** Opening Data excerpts block **

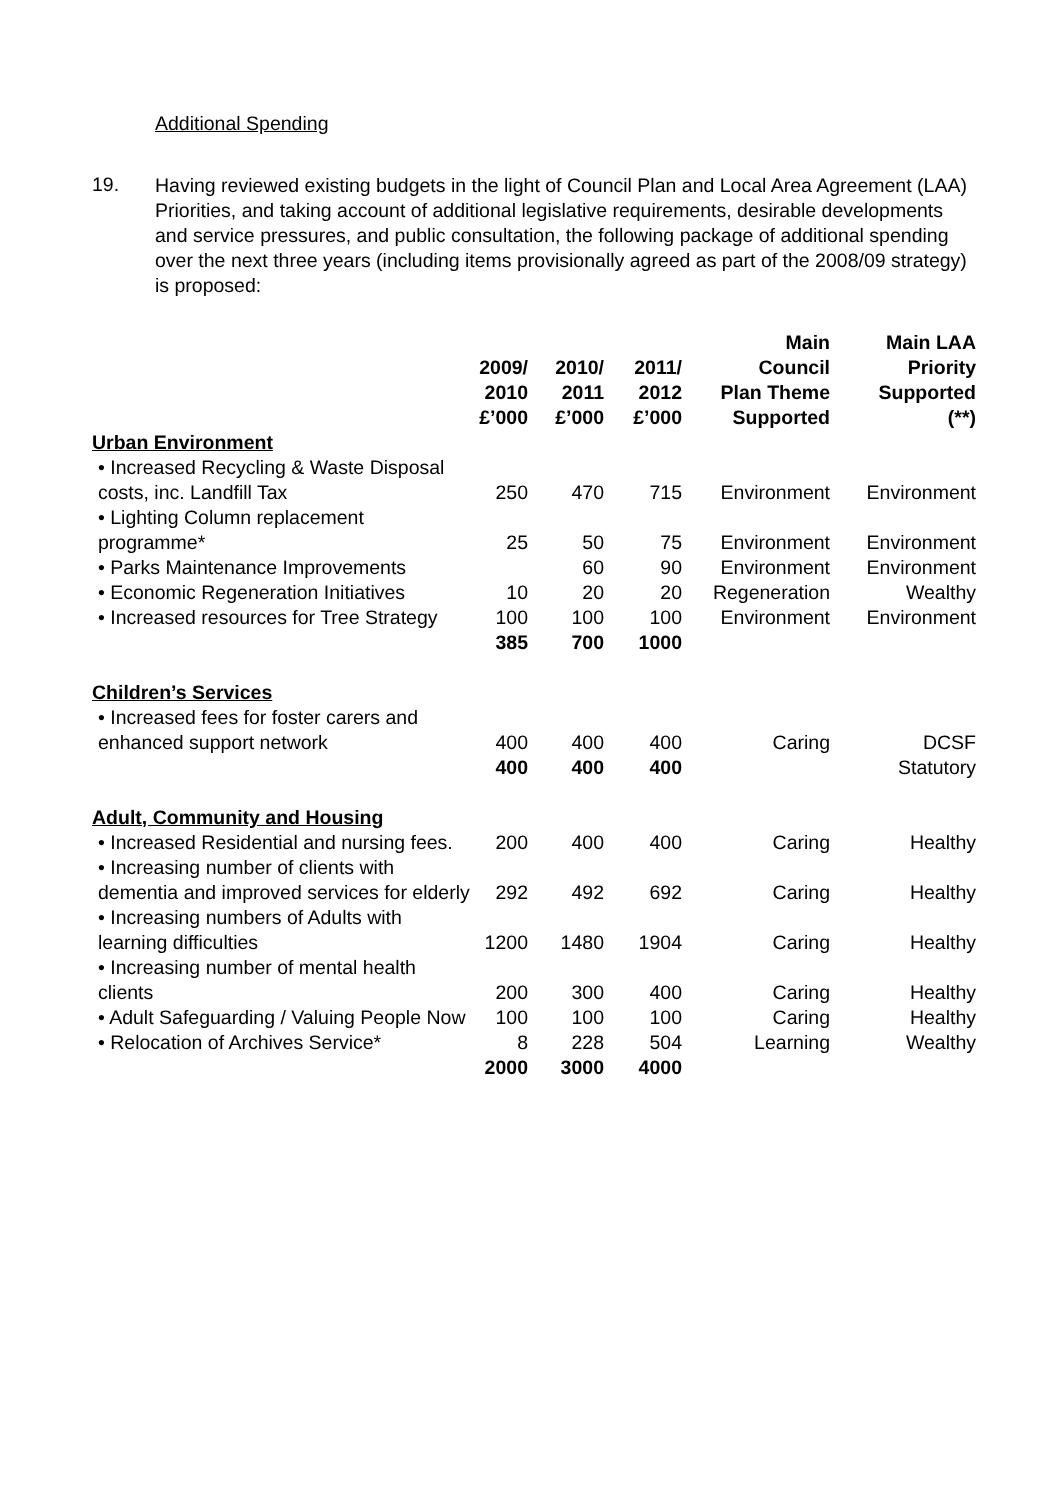Additional Spending
19.
Having reviewed existing budgets in the light of Council Plan and Local Area Agreement (LAA) Priorities, and taking account of additional legislative requirements, desirable developments and service pressures, and public consultation, the following package of additional spending over the next three years (including items provisionally agreed as part of the 2008/09 strategy) is proposed:
| | 2009/ 2010 £’000 | 2010/ 2011 £’000 | 2011/ 2012 £’000 | Main Council Plan Theme Supported | Main LAA Priority Supported (**) |
| --- | --- | --- | --- | --- | --- |
| Urban Environment | | | | | |
| • Increased Recycling & Waste Disposal costs, inc. Landfill Tax | 250 | 470 | 715 | Environment | Environment |
| • Lighting Column replacement programme* | 25 | 50 | 75 | Environment | Environment |
| • Parks Maintenance Improvements | | 60 | 90 | Environment | Environment |
| • Economic Regeneration Initiatives | 10 | 20 | 20 | Regeneration | Wealthy |
| • Increased resources for Tree Strategy | 100 | 100 | 100 | Environment | Environment |
| | 385 | 700 | 1000 | | |
| Children’s Services | | | | | |
| • Increased fees for foster carers and enhanced support network | 400 | 400 | 400 | Caring | DCSF |
| | 400 | 400 | 400 | | Statutory |
| Adult, Community and Housing | | | | | |
| • Increased Residential and nursing fees. | 200 | 400 | 400 | Caring | Healthy |
| • Increasing number of clients with dementia and improved services for elderly | 292 | 492 | 692 | Caring | Healthy |
| • Increasing numbers of Adults with learning difficulties | 1200 | 1480 | 1904 | Caring | Healthy |
| • Increasing number of mental health clients | 200 | 300 | 400 | Caring | Healthy |
| • Adult Safeguarding / Valuing People Now | 100 | 100 | 100 | Caring | Healthy |
| • Relocation of Archives Service* | 8 | 228 | 504 | Learning | Wealthy |
| | 2000 | 3000 | 4000 | | |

** Closing Data excerpts block **

From the data above, reproduce word for word the lines running from the line with "Environment | | | | | |" to the line with "Housing | | | | | |", ends included.

| Urban Environment | | | | | |
| • Increased Recycling & Waste Disposal costs, inc. Landfill Tax | 250 | 470 | 715 | Environment | Environment |
| • Lighting Column replacement programme* | 25 | 50 | 75 | Environment | Environment |
| • Parks Maintenance Improvements | | 60 | 90 | Environment | Environment |
| • Economic Regeneration Initiatives | 10 | 20 | 20 | Regeneration | Wealthy |
| • Increased resources for Tree Strategy | 100 | 100 | 100 | Environment | Environment |
| | 385 | 700 | 1000 | | |
| Children’s Services | | | | | |
| • Increased fees for foster carers and enhanced support network | 400 | 400 | 400 | Caring | DCSF |
| | 400 | 400 | 400 | | Statutory |
| Adult, Community and Housing | | | | | |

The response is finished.